A che serve l’educatore allora? L’educatore serve in modo tale che questa non si ripeta. I frutti di un progetto educativo si raccolgono dopo anni. Non vale solo nell’intento professionale, ma anche in quello naturale. Basti pensare a quanto si possa gioire o ci si possa disperare dopo aver raccolto i frutti dell’educazione impartita ai figli da piccoli. Se l’educatore di strada ha lavorato bene, con il giusto supporto, ha portato una comunità ad avere al suo interno persone che si curano le une delle altre. Certe cose, però,  non succedono in cinque minuti. Dalla circoscrizione fino al comune tutti si convinsero della bontà di questa figura professionale e decisero di aprirsi a questa opportunità, anche perché sono vent’anni che questo problema persiste e le forze dell’ordine non lo possono arginare da sole. Anche perché stare seduti su un muretto non costituisce reato. Stare seduti, ubriachi su un muretto non costituisce reato. A stare seduti, molto ubriachi su un muretto, al massimo ti pigli una multa che tanto non paghi. E anche se ti becchi un DASPO poi ci torni lì o quel muretto verrà occupato da altri che a loro volta si prenderanno un bel DASPO e via dicendo. E dove vanno ’sti DASPATI? 

Non vorremmo alla fine ritrovarci tutti meravigliati del fatto che “il problema” diventi incredibilmente di altri e che – guardacaso – non era la soluzione. Ma qual è il problema? Sgarbugliamo anche questo… O almeno proviamoci! Al di là del sintomo, ossia la presenza di gruppi informali che “rompono le palle” agli altri, ci sono varie versioni su quali siano le cause di ciò. C’è chi dice che sia la presenza del Ser.T a San Giovanni a provocare ciò. C’è chi dice che sia la miseria endemica che ci affligge. Per “miseria” intendiamo una povertà cronica. Per “povertà” consideriamo una condizione che porta all’assenza temporanea di risorse per la realizzazione del proprio progetto di vita, dalla quale si può uscire generando e riconoscendo valore (ndr: questo giochino sulle definizioni fa capire quanto sia importante una buona educazione per evitare lunghi momenti di povertà). C’è chi dice sia il buonismo di una società inclusiva a permettere a certi prodigi di perpetrare i loro orrori impunemente ai danni dell’onesto contribuente. C’è chi parla di una responsabilità sociale, di cui nessuno sa farsi carico, a lasciare che questa voragine di malessere si espanda ogni giorno di più. C’è chi dice anche che il problema di per sé non siano “loro”, ma una certa frangia politica che si diverte a far da mantice al risentimento per guadagnare facili consensi, promettendo soluzioni che non potranno mai essere attuate. C’è, infine, chi se la prende con la politica, ritenuta inadeguata a fronteggiare con onestà intellettuale e in maniera pratica qualsivoglia tipo di problema.

········

* **Consegna 1**
Riporta senza modifiche le righe dell'elenco, partendo dalla prima e terminando con quella che contiene "obscuring: obscuring -> pronouns", entrambe incluse.

* **Dati grezzi**
········

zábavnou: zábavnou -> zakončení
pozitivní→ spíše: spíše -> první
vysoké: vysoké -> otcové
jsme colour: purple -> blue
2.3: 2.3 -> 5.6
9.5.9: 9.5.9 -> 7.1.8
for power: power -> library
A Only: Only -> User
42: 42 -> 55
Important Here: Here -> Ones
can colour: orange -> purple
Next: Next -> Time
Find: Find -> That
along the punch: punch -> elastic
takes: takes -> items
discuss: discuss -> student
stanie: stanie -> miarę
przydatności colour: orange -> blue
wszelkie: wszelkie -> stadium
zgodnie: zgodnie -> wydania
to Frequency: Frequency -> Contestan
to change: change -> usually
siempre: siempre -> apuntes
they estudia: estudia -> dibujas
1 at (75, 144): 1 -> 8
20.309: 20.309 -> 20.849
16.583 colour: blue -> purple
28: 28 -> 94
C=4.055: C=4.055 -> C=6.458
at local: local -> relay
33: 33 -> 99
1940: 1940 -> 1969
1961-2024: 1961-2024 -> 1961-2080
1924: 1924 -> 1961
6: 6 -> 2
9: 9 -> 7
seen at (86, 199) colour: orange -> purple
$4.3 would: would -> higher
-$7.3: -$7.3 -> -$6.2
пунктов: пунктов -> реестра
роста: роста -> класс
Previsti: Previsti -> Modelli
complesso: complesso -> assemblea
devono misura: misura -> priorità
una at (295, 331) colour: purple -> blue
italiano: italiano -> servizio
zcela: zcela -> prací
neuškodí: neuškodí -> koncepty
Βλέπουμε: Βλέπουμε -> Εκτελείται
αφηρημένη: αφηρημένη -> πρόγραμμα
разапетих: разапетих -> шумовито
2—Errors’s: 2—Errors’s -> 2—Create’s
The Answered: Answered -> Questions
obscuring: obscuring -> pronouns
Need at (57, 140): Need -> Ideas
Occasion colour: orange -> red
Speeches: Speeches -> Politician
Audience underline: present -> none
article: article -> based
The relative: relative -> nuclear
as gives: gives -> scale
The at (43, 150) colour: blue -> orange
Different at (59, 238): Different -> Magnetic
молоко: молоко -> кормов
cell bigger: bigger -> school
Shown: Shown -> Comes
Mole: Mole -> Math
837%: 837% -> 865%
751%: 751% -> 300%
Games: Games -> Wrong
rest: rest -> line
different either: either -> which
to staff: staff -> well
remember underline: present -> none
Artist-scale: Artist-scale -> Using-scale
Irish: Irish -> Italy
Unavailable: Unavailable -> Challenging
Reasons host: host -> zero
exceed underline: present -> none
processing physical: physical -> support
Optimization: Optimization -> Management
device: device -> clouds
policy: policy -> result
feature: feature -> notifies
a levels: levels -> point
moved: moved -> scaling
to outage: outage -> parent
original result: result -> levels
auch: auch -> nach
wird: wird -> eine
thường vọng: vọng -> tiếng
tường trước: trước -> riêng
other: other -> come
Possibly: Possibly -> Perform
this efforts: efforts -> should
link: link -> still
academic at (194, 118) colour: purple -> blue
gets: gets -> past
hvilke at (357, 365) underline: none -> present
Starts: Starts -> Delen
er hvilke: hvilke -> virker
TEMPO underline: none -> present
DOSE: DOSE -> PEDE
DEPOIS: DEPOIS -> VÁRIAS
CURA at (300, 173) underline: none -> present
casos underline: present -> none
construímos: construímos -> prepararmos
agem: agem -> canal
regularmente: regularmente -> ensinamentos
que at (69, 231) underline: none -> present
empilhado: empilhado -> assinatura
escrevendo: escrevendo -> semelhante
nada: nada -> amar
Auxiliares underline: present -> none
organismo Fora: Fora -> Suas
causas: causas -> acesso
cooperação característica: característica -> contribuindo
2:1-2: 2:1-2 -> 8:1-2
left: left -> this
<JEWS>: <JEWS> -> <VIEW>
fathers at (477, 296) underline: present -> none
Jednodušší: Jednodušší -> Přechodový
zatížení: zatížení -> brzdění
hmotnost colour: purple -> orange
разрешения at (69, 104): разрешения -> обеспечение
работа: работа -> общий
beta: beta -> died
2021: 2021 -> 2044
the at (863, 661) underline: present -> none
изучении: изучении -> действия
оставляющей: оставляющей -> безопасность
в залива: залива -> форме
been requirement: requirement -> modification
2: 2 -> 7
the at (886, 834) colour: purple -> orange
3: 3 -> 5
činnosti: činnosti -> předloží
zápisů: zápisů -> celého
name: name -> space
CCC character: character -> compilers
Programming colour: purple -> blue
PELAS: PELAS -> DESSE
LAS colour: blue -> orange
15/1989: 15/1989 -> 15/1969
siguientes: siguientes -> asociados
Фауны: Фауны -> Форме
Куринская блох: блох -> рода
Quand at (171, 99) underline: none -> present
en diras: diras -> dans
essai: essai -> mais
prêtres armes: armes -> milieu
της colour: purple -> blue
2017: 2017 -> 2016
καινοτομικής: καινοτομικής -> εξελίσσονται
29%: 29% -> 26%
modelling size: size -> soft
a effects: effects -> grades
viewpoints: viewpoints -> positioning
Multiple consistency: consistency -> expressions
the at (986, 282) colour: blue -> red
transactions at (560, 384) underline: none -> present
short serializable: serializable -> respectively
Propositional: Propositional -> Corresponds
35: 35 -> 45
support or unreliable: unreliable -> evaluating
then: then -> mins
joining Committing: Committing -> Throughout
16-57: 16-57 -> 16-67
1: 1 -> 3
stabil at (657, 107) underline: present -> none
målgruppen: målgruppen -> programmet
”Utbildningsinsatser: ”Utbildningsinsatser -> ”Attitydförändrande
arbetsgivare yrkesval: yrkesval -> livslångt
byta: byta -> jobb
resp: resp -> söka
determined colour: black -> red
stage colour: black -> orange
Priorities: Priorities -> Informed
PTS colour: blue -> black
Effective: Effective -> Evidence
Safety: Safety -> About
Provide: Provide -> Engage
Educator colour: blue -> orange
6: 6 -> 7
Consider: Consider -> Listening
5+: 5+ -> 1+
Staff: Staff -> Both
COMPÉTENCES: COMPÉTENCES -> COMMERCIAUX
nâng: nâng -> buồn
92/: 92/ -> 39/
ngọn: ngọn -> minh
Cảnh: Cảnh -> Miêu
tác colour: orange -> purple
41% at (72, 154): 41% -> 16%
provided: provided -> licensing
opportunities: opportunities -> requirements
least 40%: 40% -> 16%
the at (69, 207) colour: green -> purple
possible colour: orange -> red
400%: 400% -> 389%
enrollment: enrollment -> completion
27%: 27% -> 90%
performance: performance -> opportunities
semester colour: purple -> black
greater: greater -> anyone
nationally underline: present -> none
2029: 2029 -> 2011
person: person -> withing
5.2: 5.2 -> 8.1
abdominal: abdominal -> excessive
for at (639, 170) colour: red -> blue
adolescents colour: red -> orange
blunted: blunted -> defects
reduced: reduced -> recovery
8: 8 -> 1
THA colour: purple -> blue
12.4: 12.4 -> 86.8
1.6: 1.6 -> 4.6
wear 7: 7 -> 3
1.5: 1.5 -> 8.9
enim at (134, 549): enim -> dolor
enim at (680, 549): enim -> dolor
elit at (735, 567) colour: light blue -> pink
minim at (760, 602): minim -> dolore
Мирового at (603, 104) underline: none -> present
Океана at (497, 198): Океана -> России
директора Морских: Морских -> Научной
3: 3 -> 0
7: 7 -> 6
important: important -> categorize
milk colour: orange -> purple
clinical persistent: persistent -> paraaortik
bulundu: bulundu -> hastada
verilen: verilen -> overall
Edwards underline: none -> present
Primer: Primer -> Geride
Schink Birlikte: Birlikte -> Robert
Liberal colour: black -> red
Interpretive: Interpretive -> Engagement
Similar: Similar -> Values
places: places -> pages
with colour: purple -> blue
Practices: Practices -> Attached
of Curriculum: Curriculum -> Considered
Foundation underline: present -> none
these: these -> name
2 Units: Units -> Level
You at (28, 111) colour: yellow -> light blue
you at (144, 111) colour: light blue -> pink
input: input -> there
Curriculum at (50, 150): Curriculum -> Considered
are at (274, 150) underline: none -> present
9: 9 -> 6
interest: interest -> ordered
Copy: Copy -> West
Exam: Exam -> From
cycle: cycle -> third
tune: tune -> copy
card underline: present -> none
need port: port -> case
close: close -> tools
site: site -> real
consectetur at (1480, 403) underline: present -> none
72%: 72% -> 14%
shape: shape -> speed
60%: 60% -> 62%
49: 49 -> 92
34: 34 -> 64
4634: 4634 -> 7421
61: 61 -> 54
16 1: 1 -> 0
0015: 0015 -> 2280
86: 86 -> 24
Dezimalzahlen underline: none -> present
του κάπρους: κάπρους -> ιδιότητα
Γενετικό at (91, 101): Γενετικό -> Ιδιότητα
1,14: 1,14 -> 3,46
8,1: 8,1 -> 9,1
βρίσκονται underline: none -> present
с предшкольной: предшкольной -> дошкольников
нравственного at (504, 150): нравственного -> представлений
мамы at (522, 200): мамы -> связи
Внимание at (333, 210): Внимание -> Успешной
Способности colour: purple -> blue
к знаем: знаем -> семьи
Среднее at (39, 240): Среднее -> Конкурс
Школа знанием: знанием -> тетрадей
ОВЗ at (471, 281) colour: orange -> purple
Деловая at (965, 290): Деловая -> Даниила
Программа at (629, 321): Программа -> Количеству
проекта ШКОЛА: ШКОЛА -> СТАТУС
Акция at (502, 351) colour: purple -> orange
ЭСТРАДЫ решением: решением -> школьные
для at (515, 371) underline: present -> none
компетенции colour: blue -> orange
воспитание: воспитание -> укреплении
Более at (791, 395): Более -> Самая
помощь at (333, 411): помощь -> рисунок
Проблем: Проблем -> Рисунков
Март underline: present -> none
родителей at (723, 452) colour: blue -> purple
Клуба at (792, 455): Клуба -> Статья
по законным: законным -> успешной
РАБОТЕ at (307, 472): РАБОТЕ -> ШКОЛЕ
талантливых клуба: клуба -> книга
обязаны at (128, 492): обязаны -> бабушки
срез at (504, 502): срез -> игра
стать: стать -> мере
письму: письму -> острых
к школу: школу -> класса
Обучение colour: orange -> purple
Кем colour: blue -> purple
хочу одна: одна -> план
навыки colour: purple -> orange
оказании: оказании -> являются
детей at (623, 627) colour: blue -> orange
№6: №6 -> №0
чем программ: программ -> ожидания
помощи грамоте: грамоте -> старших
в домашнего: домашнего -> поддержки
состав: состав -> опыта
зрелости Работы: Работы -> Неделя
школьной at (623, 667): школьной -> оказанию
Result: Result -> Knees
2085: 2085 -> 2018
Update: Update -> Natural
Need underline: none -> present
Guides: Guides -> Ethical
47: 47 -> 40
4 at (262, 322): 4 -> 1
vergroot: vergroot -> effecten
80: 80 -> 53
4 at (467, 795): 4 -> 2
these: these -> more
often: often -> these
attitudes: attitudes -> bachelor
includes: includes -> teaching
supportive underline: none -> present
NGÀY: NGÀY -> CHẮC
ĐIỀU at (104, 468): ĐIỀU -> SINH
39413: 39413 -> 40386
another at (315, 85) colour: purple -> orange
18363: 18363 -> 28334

········

* **Consegna 2**
Rispondi alle seguenti domande sul testo fornito.
(a) Dopo quanto tempo si raccolgono i frutti di un progetto educativo?
(b) Da quanti anni persiste il problema?
(c) Che cosa si intende per "miseria"?

* **Soluzione svolta 1**
zábavnou: zábavnou -> zakončení
pozitivní→ spíše: spíše -> první
vysoké: vysoké -> otcové
jsme colour: purple -> blue
2.3: 2.3 -> 5.6
9.5.9: 9.5.9 -> 7.1.8
for power: power -> library
A Only: Only -> User
42: 42 -> 55
Important Here: Here -> Ones
can colour: orange -> purple
Next: Next -> Time
Find: Find -> That
along the punch: punch -> elastic
takes: takes -> items
discuss: discuss -> student
stanie: stanie -> miarę
przydatności colour: orange -> blue
wszelkie: wszelkie -> stadium
zgodnie: zgodnie -> wydania
to Frequency: Frequency -> Contestan
to change: change -> usually
siempre: siempre -> apuntes
they estudia: estudia -> dibujas
1 at (75, 144): 1 -> 8
20.309: 20.309 -> 20.849
16.583 colour: blue -> purple
28: 28 -> 94
C=4.055: C=4.055 -> C=6.458
at local: local -> relay
33: 33 -> 99
1940: 1940 -> 1969
1961-2024: 1961-2024 -> 1961-2080
1924: 1924 -> 1961
6: 6 -> 2
9: 9 -> 7
seen at (86, 199) colour: orange -> purple
$4.3 would: would -> higher
-$7.3: -$7.3 -> -$6.2
пунктов: пунктов -> реестра
роста: роста -> класс
Previsti: Previsti -> Modelli
complesso: complesso -> assemblea
devono misura: misura -> priorità
una at (295, 331) colour: purple -> blue
italiano: italiano -> servizio
zcela: zcela -> prací
neuškodí: neuškodí -> koncepty
Βλέπουμε: Βλέπουμε -> Εκτελείται
αφηρημένη: αφηρημένη -> πρόγραμμα
разапетих: разапетих -> шумовито
2—Errors’s: 2—Errors’s -> 2—Create’s
The Answered: Answered -> Questions
obscuring: obscuring -> pronouns

* **Soluzione svolta 2**
(a) Si raccolgono dopo anni.
(b) Persiste da vent'anni.
(c) Per "miseria" si intende una povertà cronica.